Bob Gale

Personal information
- Full name: Robert Alec Gale
- Born: 10 December 1933 Old Warden, Bedfordshire, England
- Died: 20 April 2018 (aged 84)
- Batting: Left-handed
- Bowling: Right-arm medium Right-arm leg-break

Domestic team information
- 1956–1965: Middlesex

Career statistics
| Competition | First-class | List A |
| Matches | 242 | 9 |
| Runs scored | 1,2505 | 204 |
| Batting average | 29.35 | 22.66 |
| 100s/50s | 15/63 | 0/2 |
| Top score | 200 | 86 |
| Balls bowled | 3,066 | – |
| Wickets | 47 | – |
| Bowling average | 37.19 | – |
| 5 wickets in innings | 0 | – |
| 10 wickets in match | 0 | – |
| Best bowling | 4/57 | – |
| Catches/stumpings | 126/– | 2/– |
- Source: Cricket Archive, 8 November 2013

= Bob Gale (cricketer) =

English cricketer and businessman (1933–2018)

Robert Alec Gale (10 December 1933 – 20 April 2018) was an English first-class cricketer and businessman.

==Life==
Gale was born in Old Warden in Bedfordshire and was educated at Bedford Modern School, where he captained the school cricket team from 1951 to 1953. After national service in the Army, he represented Middlesex as a swashbuckling left-handed opening batsman between 1956 and 1965. He forged a successful opening partnership with Eric Russell. His highest score was 200, scored in only five hours, against Glamorgan at Newport in July 1962.

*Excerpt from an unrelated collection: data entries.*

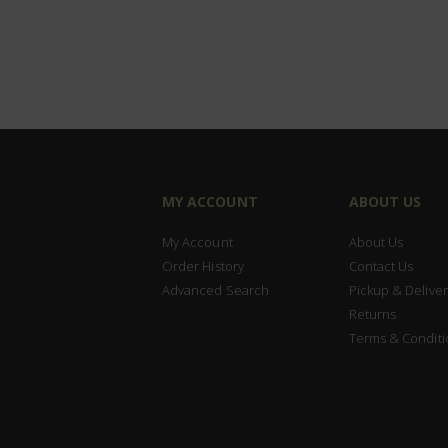
MY ACCOUNT
ABOUT US
My Account
About Us
Order History
Contact Us
Advanced Search
Pickup & Deliver
Returns
Terms & Conditi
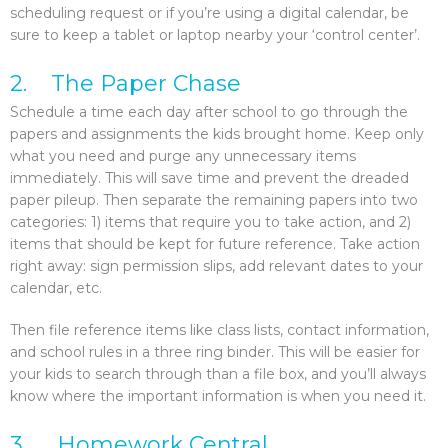
scheduling request or if you’re using a digital calendar, be
sure to keep a tablet or laptop nearby your ‘control center’.
2. The Paper Chase
Schedule a time each day after school to go through the
papers and assignments the kids brought home. Keep only
what you need and purge any unnecessary items
immediately. This will save time and prevent the dreaded
paper pileup. Then separate the remaining papers into two
categories: 1) items that require you to take action, and 2)
items that should be kept for future reference. Take action
right away: sign permission slips, add relevant dates to your
calendar, etc.
Then file reference items like class lists, contact information,
and school rules in a three ring binder. This will be easier for
your kids to search through than a file box, and you’ll always
know where the important information is when you need it.
3. Homework Central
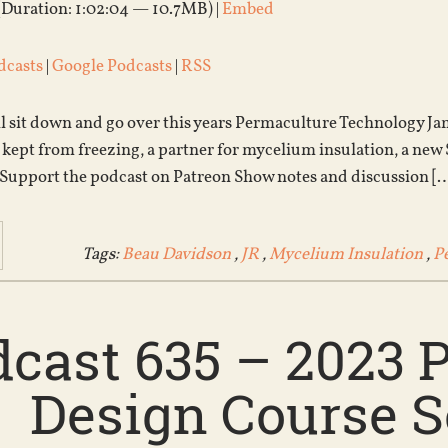
(Duration: 1:02:04 — 10.7MB) |
Embed
dcasts
|
Google Podcasts
|
RSS
all sit down and go over this years Permaculture Technology 
s kept from freezing, a partner for mycelium insulation, a new
 Support the podcast on Patreon Show notes and discussion [
Tags:
Beau Davidson
,
JR
,
Mycelium Insulation
,
P
dcast 635 – 2023 
Design Course S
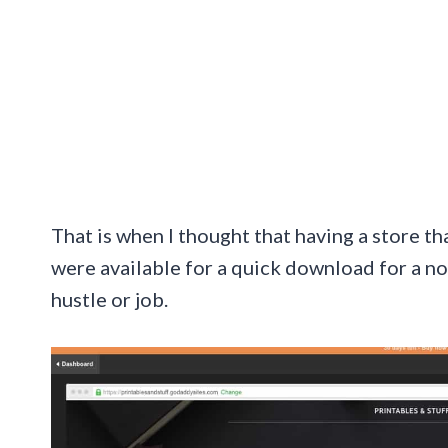
That is when I thought that having a store th
were available for a quick download for a no
hustle or job.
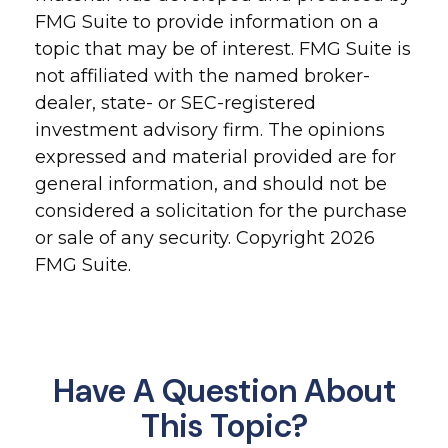
FMG Suite to provide information on a
topic that may be of interest. FMG Suite is
not affiliated with the named broker-
dealer, state- or SEC-registered
investment advisory firm. The opinions
expressed and material provided are for
general information, and should not be
considered a solicitation for the purchase
or sale of any security. Copyright
2026
FMG Suite.
Have A Question About
This Topic?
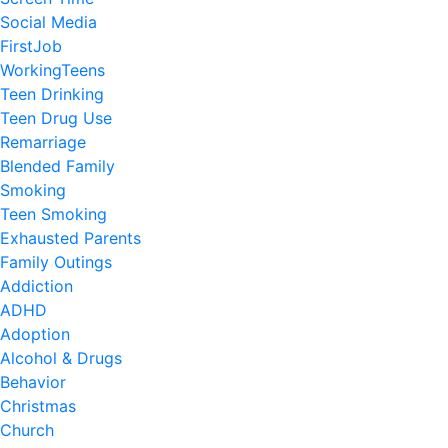
Social Media
FirstJob
WorkingTeens
Teen Drinking
Teen Drug Use
Remarriage
Blended Family
Smoking
Teen Smoking
Exhausted Parents
Family Outings
Addiction
ADHD
Adoption
Alcohol & Drugs
Behavior
Christmas
Church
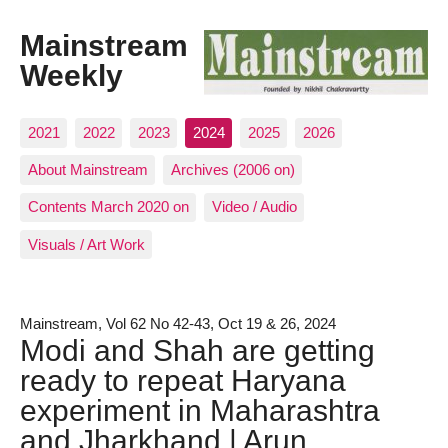
Mainstream
Weekly
2021
2022
2023
2024
2025
2026
About Mainstream
Archives (2006 on)
Contents March 2020 on
Video / Audio
Visuals / Art Work
Mainstream, Vol 62 No 42-43, Oct 19 & 26, 2024
Modi and Shah are getting
ready to repeat Haryana
experiment in Maharashtra
and Jharkhand | Arun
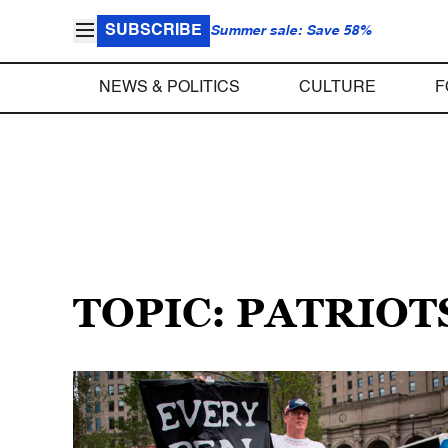
SUBSCRIBE
Summer sale: Save 58%
NEWS & POLITICS
CULTURE
F
TOPIC: PATRIOT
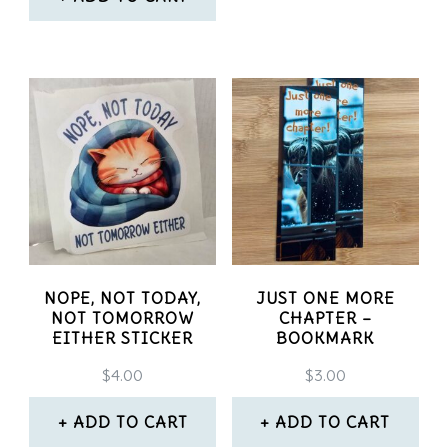
NOPE, NOT TODAY,
JUST ONE MORE
NOT TOMORROW
CHAPTER –
EITHER STICKER
BOOKMARK
$
4.00
$
3.00
ADD TO CART
ADD TO CART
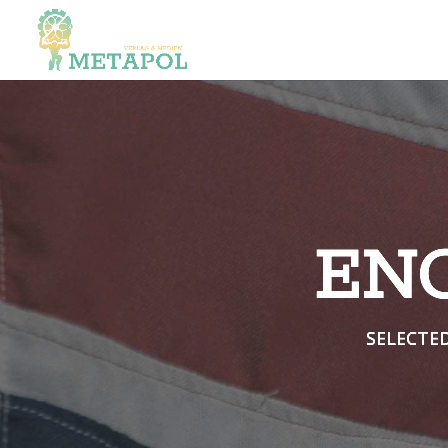
EN
SELECTE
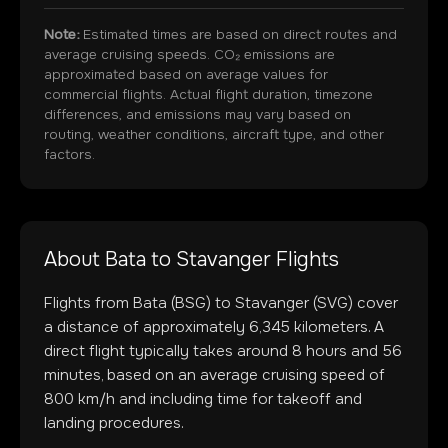
Note:
Estimated times are based on direct routes and
average cruising speeds. CO₂ emissions are
approximated based on average values for
commercial flights. Actual flight duration, timezone
differences, and emissions may vary based on
routing, weather conditions, aircraft type, and other
factors.
About
Bata
to
Stavanger
Flights
Flights from
Bata
(
BSG
) to
Stavanger
(
SVG
) cover
a distance of approximately
6,345
kilometers. A
direct flight typically takes around
8
hours and
56
minutes, based on an average cruising speed of
800 km/h and including time for takeoff and
landing procedures.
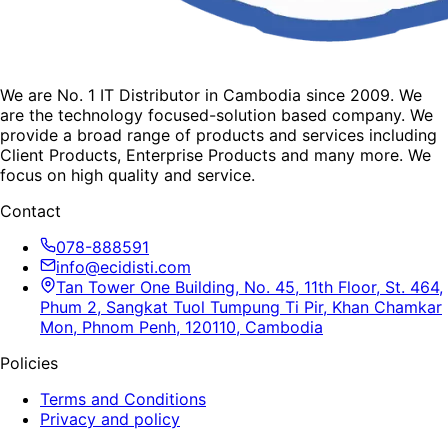
We are No. 1 IT Distributor in Cambodia since 2009. We
are the technology focused-solution based company. We
provide a broad range of products and services including
Client Products, Enterprise Products and many more. We
focus on high quality and service.
Contact
078-888591
info@ecidisti.com
Tan Tower One Building, No. 45, 11th Floor, St. 464,
Phum 2, Sangkat Tuol Tumpung Ti Pir, Khan Chamkar
Mon, Phnom Penh, 120110, Cambodia
Policies
Terms and Conditions
Privacy and policy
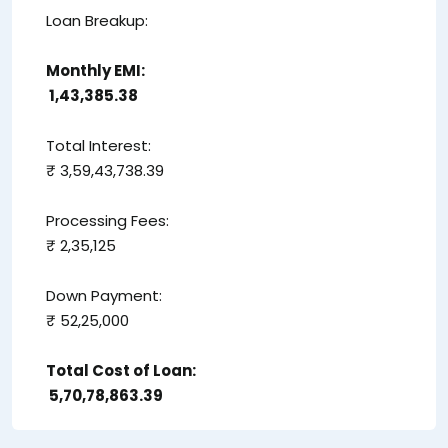
Loan Breakup:
Monthly EMI:
₹ 1,43,385.38
Total Interest:
₹ 3,59,43,738.39
Processing Fees:
₹ 2,35,125
Down Payment:
₹ 52,25,000
Total Cost of Loan:
₹ 5,70,78,863.39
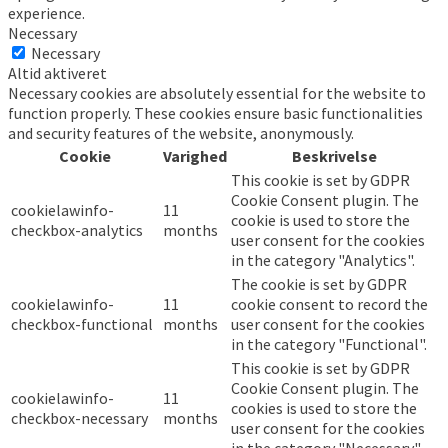
experience.
Necessary
Necessary
Altid aktiveret
Necessary cookies are absolutely essential for the website to
function properly. These cookies ensure basic functionalities
and security features of the website, anonymously.
Cookie
Varighed
Beskrivelse
This cookie is set by GDPR
Cookie Consent plugin. The
cookielawinfo-
11
cookie is used to store the
checkbox-analytics
months
user consent for the cookies
in the category "Analytics".
The cookie is set by GDPR
cookielawinfo-
11
cookie consent to record the
checkbox-functional
months
user consent for the cookies
in the category "Functional".
This cookie is set by GDPR
Cookie Consent plugin. The
cookielawinfo-
11
cookies is used to store the
checkbox-necessary
months
user consent for the cookies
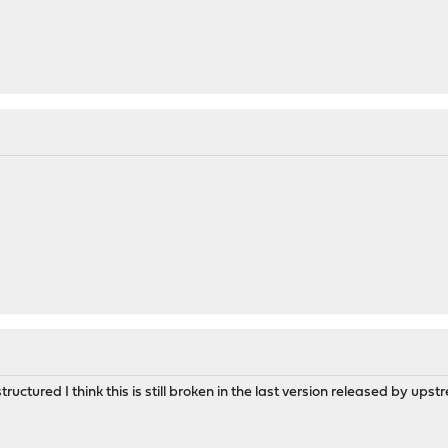
tructured I think this is still broken in the last version released by up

With Marylebone Cricket Club (MCC) teams he toured South America in 1964–65, Canada and the United States in 1967, and the Netherlands in 1968.

He established a successful career in the City of London following his retirement from first-class cricket. He became a longtime member of the Middlesex general committee, before serving nine years as the chairman of the cricket committee (1989–1998) and President (2001–2003).

He retired to Pevensey Bay in Sussex and died on 20 April 2018, aged 84 years and 131 days. He was the club's ninth oldest living first-class cricketer at his death.